Work task
Set down exactly the lines in the records below that run from the line with "33: (157, 131)" to the line with "56: (205, 168)", inclusive, and nothing more.

(Records from a collection)
*** Begin section ***

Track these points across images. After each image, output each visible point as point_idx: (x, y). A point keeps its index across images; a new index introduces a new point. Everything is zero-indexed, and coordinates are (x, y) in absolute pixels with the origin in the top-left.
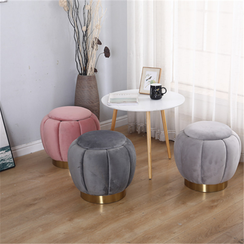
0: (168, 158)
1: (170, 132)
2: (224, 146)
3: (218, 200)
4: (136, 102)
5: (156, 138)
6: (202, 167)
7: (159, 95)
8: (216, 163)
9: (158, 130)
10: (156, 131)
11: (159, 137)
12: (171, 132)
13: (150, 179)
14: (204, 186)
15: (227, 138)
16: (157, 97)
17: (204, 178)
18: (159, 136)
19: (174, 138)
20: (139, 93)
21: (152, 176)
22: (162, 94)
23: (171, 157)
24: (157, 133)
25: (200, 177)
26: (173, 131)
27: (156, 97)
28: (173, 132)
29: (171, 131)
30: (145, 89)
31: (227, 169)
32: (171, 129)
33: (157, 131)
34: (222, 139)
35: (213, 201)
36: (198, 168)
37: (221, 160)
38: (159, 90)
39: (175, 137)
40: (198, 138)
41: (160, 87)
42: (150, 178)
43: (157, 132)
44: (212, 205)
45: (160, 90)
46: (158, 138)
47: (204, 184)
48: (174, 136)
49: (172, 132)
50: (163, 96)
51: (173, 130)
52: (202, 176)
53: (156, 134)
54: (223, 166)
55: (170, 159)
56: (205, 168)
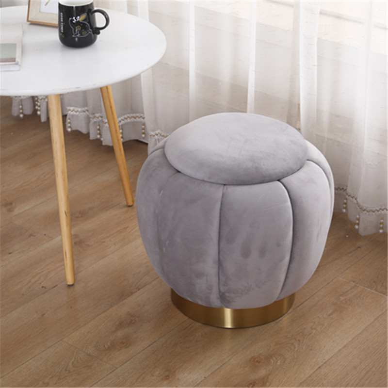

*** End section ***
*** Begin section ***

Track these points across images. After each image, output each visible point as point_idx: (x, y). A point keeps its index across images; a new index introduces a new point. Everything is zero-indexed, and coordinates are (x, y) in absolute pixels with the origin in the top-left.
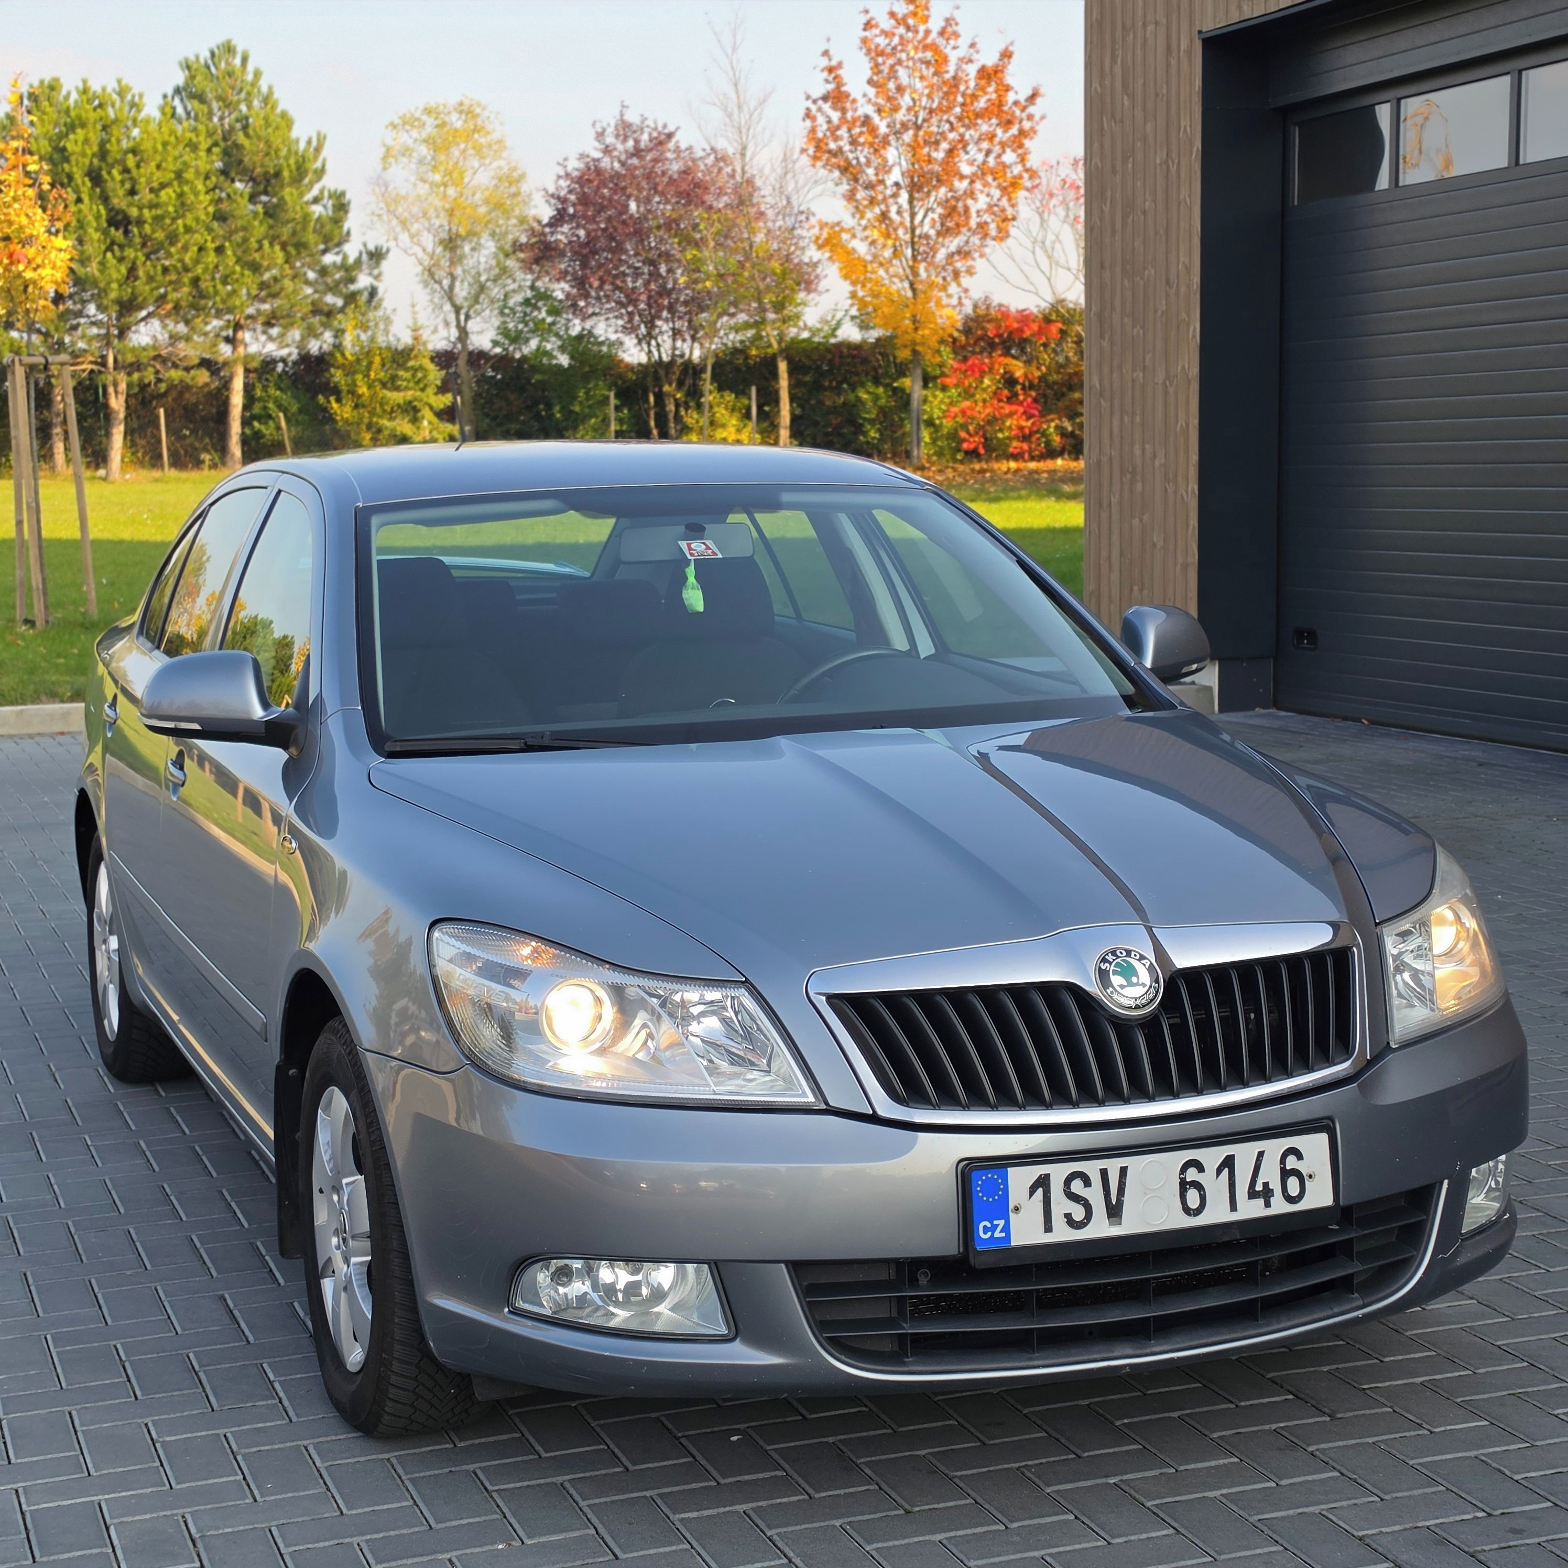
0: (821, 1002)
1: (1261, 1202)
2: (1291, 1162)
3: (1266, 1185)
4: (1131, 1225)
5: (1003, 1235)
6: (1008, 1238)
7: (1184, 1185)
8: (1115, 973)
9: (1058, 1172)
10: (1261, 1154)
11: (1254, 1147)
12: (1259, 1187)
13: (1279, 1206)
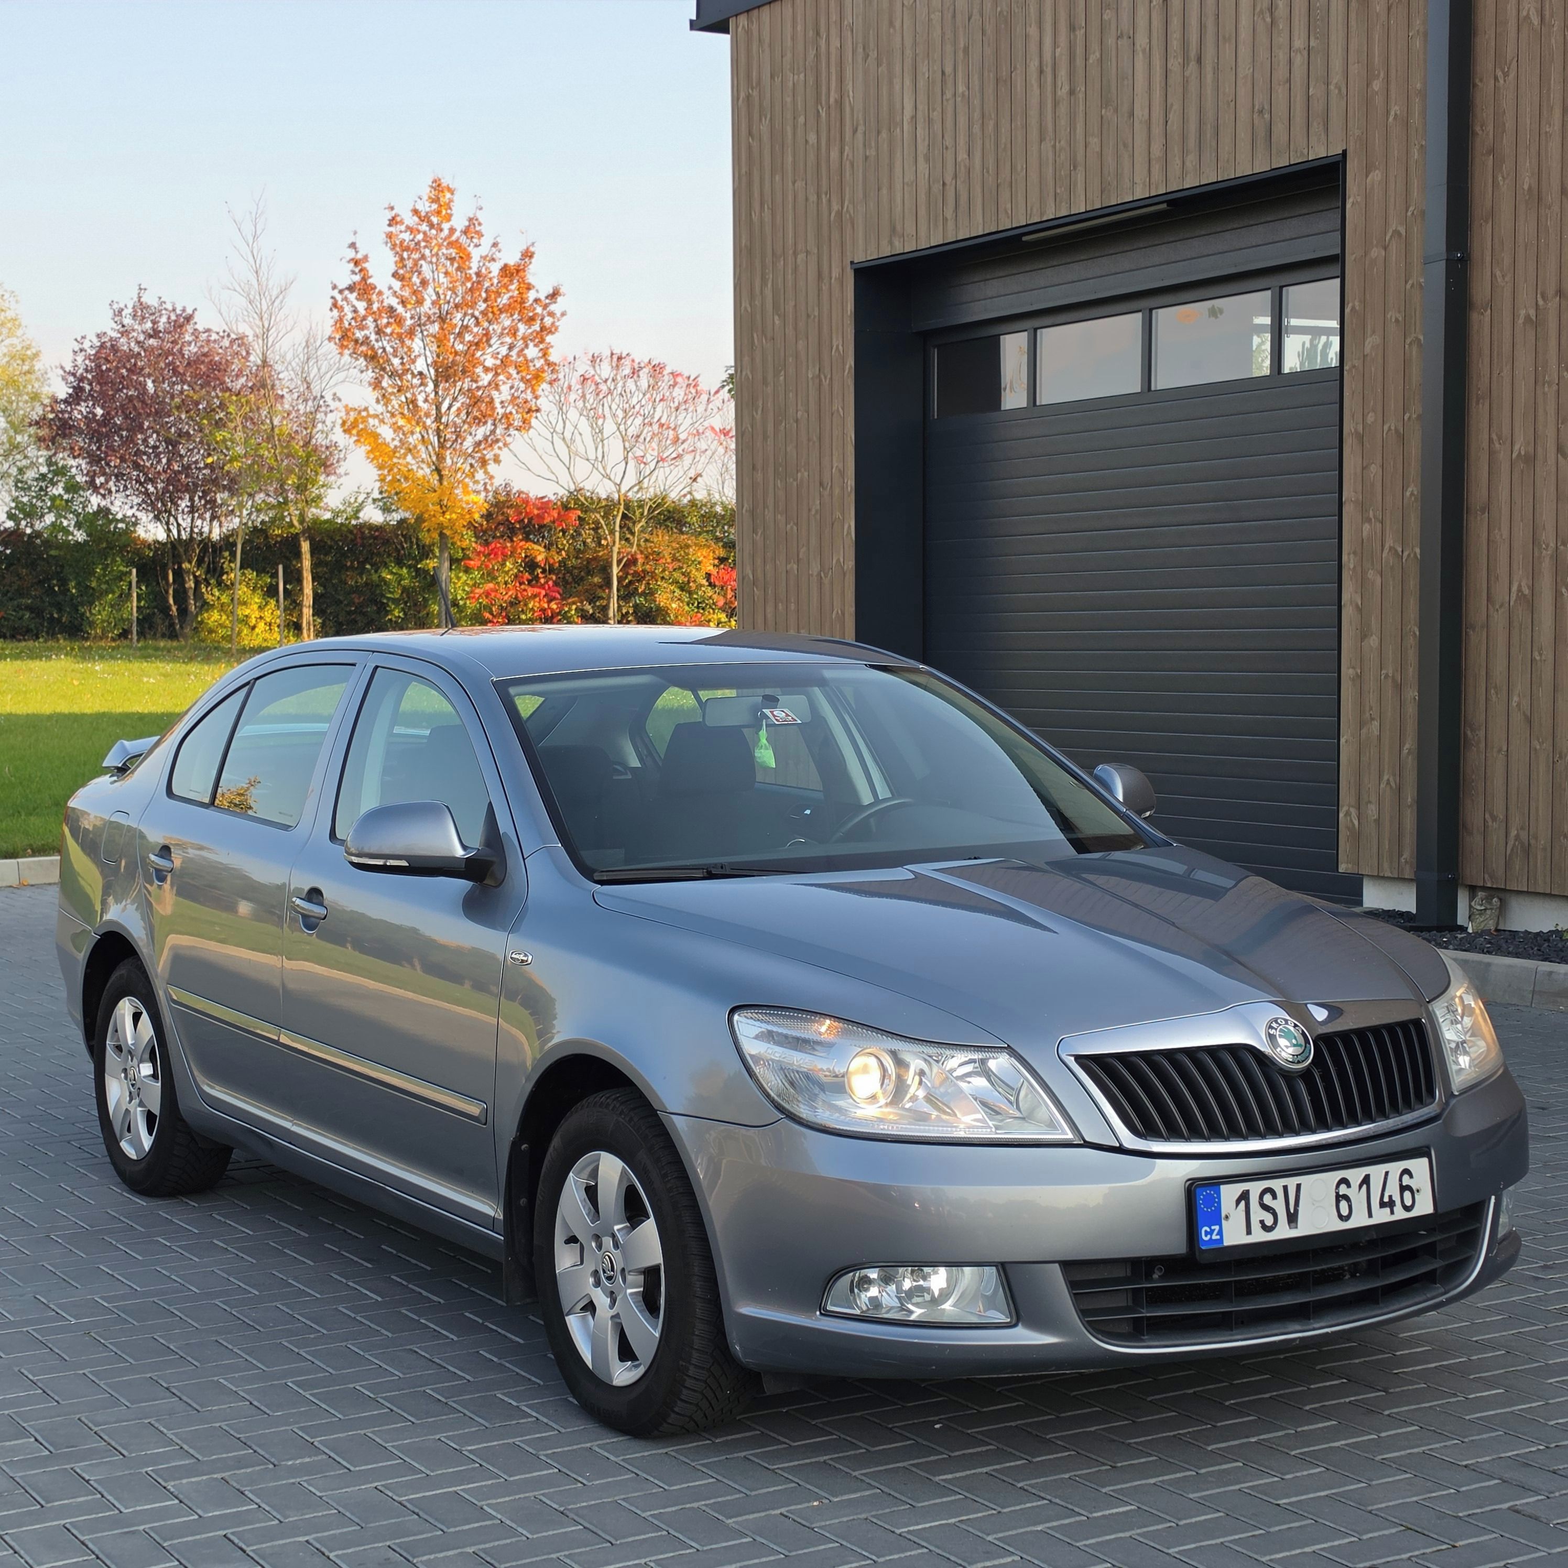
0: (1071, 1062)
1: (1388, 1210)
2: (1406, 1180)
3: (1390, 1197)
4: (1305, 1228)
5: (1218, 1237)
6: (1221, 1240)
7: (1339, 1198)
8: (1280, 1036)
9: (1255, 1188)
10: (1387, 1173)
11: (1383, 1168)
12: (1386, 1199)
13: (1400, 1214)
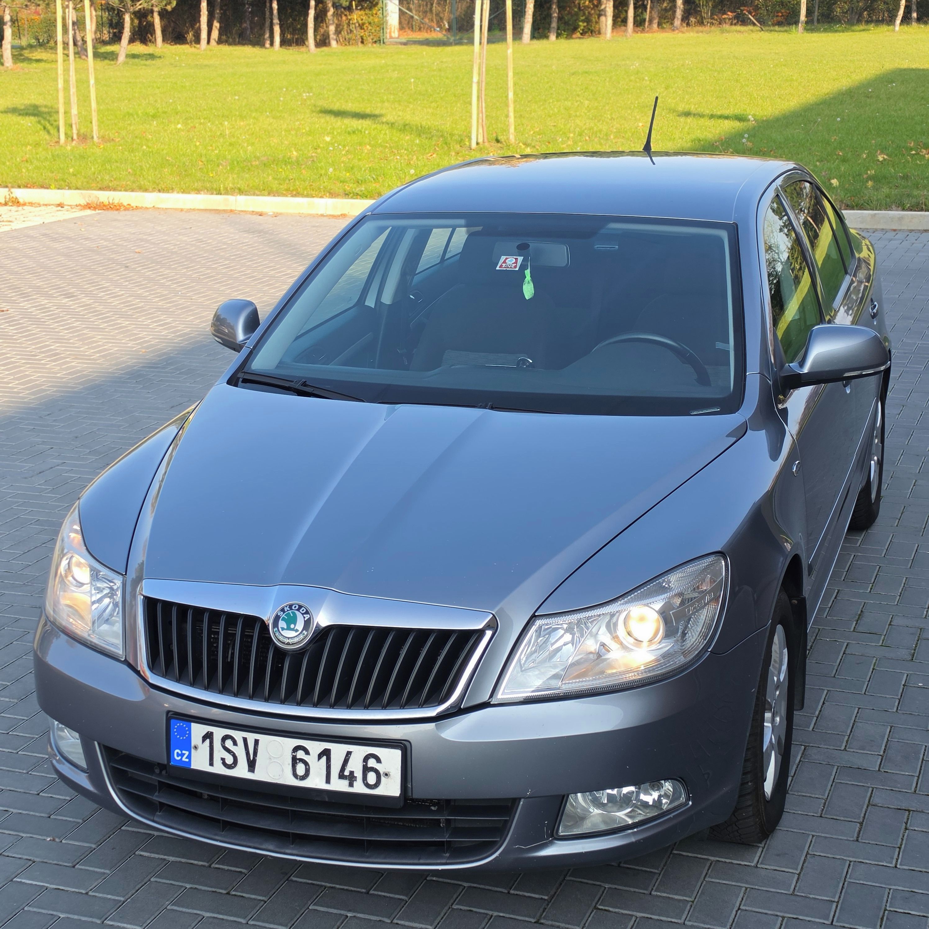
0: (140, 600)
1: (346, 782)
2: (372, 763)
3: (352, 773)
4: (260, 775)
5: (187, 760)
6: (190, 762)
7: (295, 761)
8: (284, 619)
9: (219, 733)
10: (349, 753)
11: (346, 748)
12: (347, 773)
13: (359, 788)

*** End section ***

Final answer
33: (157, 131)
34: (222, 139)
35: (213, 201)
36: (198, 168)
37: (221, 160)
38: (159, 90)
39: (175, 137)
40: (198, 138)
41: (160, 87)
42: (150, 178)
43: (157, 132)
44: (212, 205)
45: (160, 90)
46: (158, 138)
47: (204, 184)
48: (174, 136)
49: (172, 132)
50: (163, 96)
51: (173, 130)
52: (202, 176)
53: (156, 134)
54: (223, 166)
55: (170, 159)
56: (205, 168)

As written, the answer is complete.